Reference no: EM132275569
GENERAL INFORMATION
Our focus this week is the Great Depression of the 1930s. After the American Civil War, the Depression was the gravest existential crisis the United States has faced. This assignment explores the economic plans put forward by Huey P. Long, governor and senator from Louisiana, to save the nation from its economic perils. We will also consider the relevance of his ideas toward resolving America's contemporary economic inequalities.
Long was a bombastic, ruthless politician, and he was shot dead in the Louisiana state capitol building because of it. As US Senator from Louisiana, Long spent 1934 and 1935 rolling out his economic ideas in speeches titled "Every Man a King," and "Share Our Wealth." Brief extracts of these speeches, primary historical sources, are the focus of Source Analysis 4.
CONTEXT
Since the founding of the American Republic, the issue of economic inequality has been part of the nation's political discourse. The conversation frequently questions the role of the federal government in ensuring an equitable distribution of income and wealth among the people.
This issue became the focus of American politics in the 1930s with the onset of the Great Depression. Historical data indicates "between 1929 and 1932 an average of 100,000 people lost their jobs every week until 13 million American were jobless. At least one worker in four could find no work at all" (Davidson 485).
The impact of "hard times" was wide and cruel. For example, fearing the financial burden of welfare assistance, cities such as Los Angeles, with federal support, launched a series of deportations of Mexicans back to Mexico. Thousands of Mexican American men, women, and children who by law were citizens of the United States were included in this "repatriation" (image below). The Great Depression also led to an astonishing surge in black unemployment. By 1932 it reached fifty percent, twice the national level (image below). "The Negro was born in the depression; it only became official when it hit the white man" opined one African American (Davidson 489-90).

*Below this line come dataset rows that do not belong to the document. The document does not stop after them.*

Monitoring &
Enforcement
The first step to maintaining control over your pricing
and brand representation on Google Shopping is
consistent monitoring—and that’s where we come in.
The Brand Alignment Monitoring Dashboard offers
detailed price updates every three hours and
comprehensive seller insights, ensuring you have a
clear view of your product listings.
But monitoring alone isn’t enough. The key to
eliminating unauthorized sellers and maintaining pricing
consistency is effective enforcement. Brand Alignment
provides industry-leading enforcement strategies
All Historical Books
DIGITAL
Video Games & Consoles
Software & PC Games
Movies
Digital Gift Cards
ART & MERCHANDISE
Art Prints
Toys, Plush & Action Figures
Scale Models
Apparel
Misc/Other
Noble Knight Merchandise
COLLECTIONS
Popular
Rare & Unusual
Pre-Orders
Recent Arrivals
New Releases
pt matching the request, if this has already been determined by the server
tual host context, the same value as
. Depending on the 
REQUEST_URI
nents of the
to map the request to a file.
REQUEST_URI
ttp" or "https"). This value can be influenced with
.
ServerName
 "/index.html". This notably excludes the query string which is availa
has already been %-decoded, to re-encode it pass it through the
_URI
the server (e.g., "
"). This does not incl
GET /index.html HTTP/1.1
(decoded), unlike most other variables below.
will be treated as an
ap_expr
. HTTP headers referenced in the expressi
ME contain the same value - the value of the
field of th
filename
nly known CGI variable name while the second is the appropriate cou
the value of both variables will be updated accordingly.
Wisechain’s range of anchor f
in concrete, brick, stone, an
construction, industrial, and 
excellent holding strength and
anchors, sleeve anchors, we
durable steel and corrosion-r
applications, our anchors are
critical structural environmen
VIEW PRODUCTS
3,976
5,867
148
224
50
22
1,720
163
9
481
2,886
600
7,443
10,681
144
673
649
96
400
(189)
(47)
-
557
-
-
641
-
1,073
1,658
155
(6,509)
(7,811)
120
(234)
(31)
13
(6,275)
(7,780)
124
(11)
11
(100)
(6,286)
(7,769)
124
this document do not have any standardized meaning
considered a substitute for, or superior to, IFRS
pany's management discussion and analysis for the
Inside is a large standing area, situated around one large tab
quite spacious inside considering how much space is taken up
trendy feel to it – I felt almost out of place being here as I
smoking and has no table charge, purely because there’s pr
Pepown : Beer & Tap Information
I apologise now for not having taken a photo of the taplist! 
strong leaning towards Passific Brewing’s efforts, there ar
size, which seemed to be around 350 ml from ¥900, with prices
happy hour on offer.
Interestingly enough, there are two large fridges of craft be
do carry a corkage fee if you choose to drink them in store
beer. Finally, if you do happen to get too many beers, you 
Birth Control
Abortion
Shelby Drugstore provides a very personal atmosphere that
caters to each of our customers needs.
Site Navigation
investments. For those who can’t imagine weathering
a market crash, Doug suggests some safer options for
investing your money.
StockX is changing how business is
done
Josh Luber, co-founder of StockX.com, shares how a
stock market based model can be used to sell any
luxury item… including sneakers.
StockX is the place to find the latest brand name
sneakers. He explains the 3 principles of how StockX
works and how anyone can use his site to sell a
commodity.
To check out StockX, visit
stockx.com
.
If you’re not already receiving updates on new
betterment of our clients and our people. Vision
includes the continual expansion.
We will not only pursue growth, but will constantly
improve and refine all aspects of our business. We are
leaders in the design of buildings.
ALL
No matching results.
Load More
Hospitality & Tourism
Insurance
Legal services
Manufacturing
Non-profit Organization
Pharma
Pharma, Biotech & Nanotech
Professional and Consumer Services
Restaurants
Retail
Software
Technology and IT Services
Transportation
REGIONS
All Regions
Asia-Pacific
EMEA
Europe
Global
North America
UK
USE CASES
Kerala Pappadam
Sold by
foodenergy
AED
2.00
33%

Hard times proved fertile ground for radical economic proposals proposed by populist politicians and civic leaders. The most famous of these was Huey P. Long, governor and senator from Louisiana. A skillful politician, Long "championed an aggressive program of public spending and wealth redistribution. Critics denounced Long, who served as both governor and a senator from Louisiana, as a corrupt demagogue. Long appealed to impoverished Louisianans and Americans wracked by joblessness and resentful of American economic inequality. He was assassinated before he could mount his independent bid for the White House in 1936" (Locke).
One historian described Huey Long this way: "Long strode into the national arena in the role of the hillbilly hero and played it with gusto. He wore white silk suits and pink silk ties, womanized openly, swilled whiskey in the finest bars, swaggered his way around Washington, and breathed defiance into the teeth of his critics. The New York Times called him ‘a man with a front of brass and lungs of leather.' Long's flamboyant ways and populist style made him into one of the best-known senators in the nation" (Kennedy 237).
On September 8, 1935, Long was at the Louisiana State Capitol in Baton Rouge to facilitate the ouster of a long-time political opponent. His task completed, Long proceeded to the capitol building's elegant elevator lobby. At that moment, a relative of the man Long had just politically ruined approached Long and shot him in the torso with a handgun from four feet away. Long's bodyguards responded by firing at the shooter, killing him; an autopsy found the assailant had been shot more than sixty times. Long died on September 10.
The famous 1939 painting by John McCrady (image above) helps to imagine the assassination. A bullet hole caused by the shooting may still be found in the marbled lobby. Long is buried on the grounds of the capitol, his grave marked by a life-size statue (image below).
Throughout 1934 and 1935, as the nation struggled to break the chains imposed by the greatest economic calamity in US history, Senator Long delivered various versions of two speeches that outlined his political plans for economic recovery. The speeches were titled "Every Man a King," and "Share Our Wealth." Brief extracts of both speeches are available through The American Yawp Reader, a documentary companion to The American Yawp online textbook. These speeches embodied Long's controversial plans for lifting Americans out of poverty and ending the Great Depression.
Clearly, economic inequality among the American people is an issue even today. One recent economic journal reported that "Income inequality in the U.S., which has steadily been increasing since the 1980s, has reached levels last seen in the years just before the Great Depression, according to a recent economic analysis" (Kelleher).
WHAT ARE YOUR THOUGHTS?
Please proceed with Source Analysis 4 in this way:
View the 3:49 minute YouTube video of Huey P. Long delivering a portion of his "Share Our Wealth" speech.
Read the short extracts of his two speeches, "Every Man a King" and "Share Our Wealth, at The American Yawp Reader. For your convenience there is a PDF version of these extracts at the link below.
Respond to these two questions in your Source Analysis 4 essay:
How would you summarize Senator Long's economic plans, and in your opinion, is any part of Long's plan relevant in addressing America's current economic inequalities?